Mr. Lee: I mentioned in my preamble that I'm writing an op-ed right now. I haven't quite finished it, but I'm going to argue that no public servant should have the right to strike, whether a teacher or professor or college instructor, federal, provincial or municipal. We are in a very different situation from the private sector. I fully support the right of the private sector unions to be able to go on strike, and this is coming out of the literature on collective bargaining, because of that idea of symmetrical power. The unions can inflict pain in the private sector on the company. They could, in theory, bankrupt it, if you shut it down long enough. The management can inflict pain on the workers. That symmetry of power does not exist. We know this from the past 40 years in Canada, and that's why I argue they have been able to incrementally ratchet up and obtain ultimately pay, pensions and benefits greater than the average in the private sector.
The Chair: Ms. Moreau talked about red tape and overhead. You would get rid of a lot of red tape and overhead by saying no civil servants have the right to strike and we don't have to go through this designation of essential service.
Mr. Lee: I have discussed this with colleagues in the academy and also with people in the public sector unions who say it is unprecedented and horrible. There are lots of precedents already. Police persons cannot strike. Ambulance emergency services cannot strike. At NAVCAN, air traffic controllers are designated. We have a model to deal with people who are designated that works very well, and there is a model for police and firemen and RCMP and so forth. The idea that we cannot come up with an alternative model to deal with dispute resolution is simply and empirically inaccurate. We have one already.
The Chair: Ms. Munroe, do you have any comments on this particular legislation that we're dealing with?
Ms. Moreau: I know that our members have told us that they typically do find that they're losing employees to public sector workers because, as Professor Lee has mentioned, our research has shown us that they're paid, when you include their salary, wages and benefits, 40 per cent more than in the private sector. Apples to apples comparison of salary alone, they're paid 17 per cent more. I believe those numbers are the federal level only.
For small business owners, the concern especially comes to pension liabilities, which is a separate issue from what Professor Lee has talked about. That's where small business owners tend to have a difficulty, having no pensions themselves and watching their neighbours who are federal public sector servants retire at very young ages with gold- plated pensions. It is difficult for them.
The Chair: Do you have any figures you can give us as to of the number of employees that will be impacted by the initiative that you have talked to us about of less frequent deductions? How many employees would be impacted by that?
Ms. Moreau: It could be easily every employee of a small business owner in Canada, because all the small business owners that fall under the threshold set out by the legislation will be able to remit less frequently, and for them that will be nothing but a boon. It will be one less time they have to deal with the paperwork involved in remittance.
The Chair: You wouldn't be concerned that the company would continue to deduct frequently from its employees but just remit to the government what is owed to the government less frequently?

- TASKS TO CARRY OUT
1) Quote the passage of the committee transcript starting at "Ms. Moreau: It" and ending at "government less frequently?".
2) Answer these questions using the committee transcript:
(a) Which unions' right to strike does Mr. Lee say he fully supports?
(b) At which organization does Mr. Lee say air traffic controllers are designated?
(c) According to Ms. Moreau, by what percentage do public sector workers out-earn the private sector on salary alone?

[Dataset records]

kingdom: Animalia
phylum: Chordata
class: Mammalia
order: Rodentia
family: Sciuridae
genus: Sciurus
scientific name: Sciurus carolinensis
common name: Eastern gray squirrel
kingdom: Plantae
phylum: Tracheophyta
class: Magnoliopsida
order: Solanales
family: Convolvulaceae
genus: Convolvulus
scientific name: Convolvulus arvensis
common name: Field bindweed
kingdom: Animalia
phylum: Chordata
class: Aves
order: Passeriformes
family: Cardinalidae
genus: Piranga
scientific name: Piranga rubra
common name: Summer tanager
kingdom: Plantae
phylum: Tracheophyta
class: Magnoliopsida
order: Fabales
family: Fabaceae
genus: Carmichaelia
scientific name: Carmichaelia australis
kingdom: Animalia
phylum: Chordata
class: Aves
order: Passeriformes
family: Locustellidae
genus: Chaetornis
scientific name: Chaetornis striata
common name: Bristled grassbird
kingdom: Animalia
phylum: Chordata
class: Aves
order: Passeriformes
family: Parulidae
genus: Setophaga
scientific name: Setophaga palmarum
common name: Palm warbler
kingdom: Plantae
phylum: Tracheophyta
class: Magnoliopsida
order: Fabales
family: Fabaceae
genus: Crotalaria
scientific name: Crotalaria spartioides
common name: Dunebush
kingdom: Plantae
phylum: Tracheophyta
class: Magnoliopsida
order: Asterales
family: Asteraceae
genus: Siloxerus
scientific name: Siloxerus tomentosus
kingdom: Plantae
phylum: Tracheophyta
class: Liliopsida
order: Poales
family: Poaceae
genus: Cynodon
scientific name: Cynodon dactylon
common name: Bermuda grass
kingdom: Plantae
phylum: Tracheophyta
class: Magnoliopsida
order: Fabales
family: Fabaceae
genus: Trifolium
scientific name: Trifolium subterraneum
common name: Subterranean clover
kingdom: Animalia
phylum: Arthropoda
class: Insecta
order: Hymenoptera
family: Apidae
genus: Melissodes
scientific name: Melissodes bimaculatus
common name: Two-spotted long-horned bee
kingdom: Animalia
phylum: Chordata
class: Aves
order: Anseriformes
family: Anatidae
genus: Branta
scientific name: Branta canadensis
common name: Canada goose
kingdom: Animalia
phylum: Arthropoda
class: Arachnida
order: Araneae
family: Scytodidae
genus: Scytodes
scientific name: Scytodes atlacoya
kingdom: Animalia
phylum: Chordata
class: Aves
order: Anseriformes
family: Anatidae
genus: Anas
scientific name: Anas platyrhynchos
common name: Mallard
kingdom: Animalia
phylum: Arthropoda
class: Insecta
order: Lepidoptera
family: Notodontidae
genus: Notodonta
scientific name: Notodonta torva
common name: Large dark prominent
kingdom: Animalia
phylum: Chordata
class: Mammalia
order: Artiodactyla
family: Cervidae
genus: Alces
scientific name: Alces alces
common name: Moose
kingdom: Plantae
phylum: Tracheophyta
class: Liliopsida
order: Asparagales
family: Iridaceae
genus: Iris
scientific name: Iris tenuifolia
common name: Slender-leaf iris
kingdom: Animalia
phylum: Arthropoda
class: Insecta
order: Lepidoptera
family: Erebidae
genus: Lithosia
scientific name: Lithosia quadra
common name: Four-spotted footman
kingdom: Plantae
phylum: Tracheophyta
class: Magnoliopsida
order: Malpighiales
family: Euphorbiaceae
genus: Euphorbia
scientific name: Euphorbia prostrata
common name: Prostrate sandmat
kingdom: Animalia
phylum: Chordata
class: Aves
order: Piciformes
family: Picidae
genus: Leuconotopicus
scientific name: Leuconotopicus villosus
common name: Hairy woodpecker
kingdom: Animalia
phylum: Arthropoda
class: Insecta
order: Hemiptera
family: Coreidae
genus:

- RESULTS OF THE EXERCISE
1)
Ms. Moreau: It could be easily every employee of a small business owner in Canada, because all the small business owners that fall under the threshold set out by the legislation will be able to remit less frequently, and for them that will be nothing but a boon. It will be one less time they have to deal with the paperwork involved in remittance.
The Chair: You wouldn't be concerned that the company would continue to deduct frequently from its employees but just remit to the government what is owed to the government less frequently?

2)
(a) Private sector unions
(b) NAVCAN
(c) 17 per cent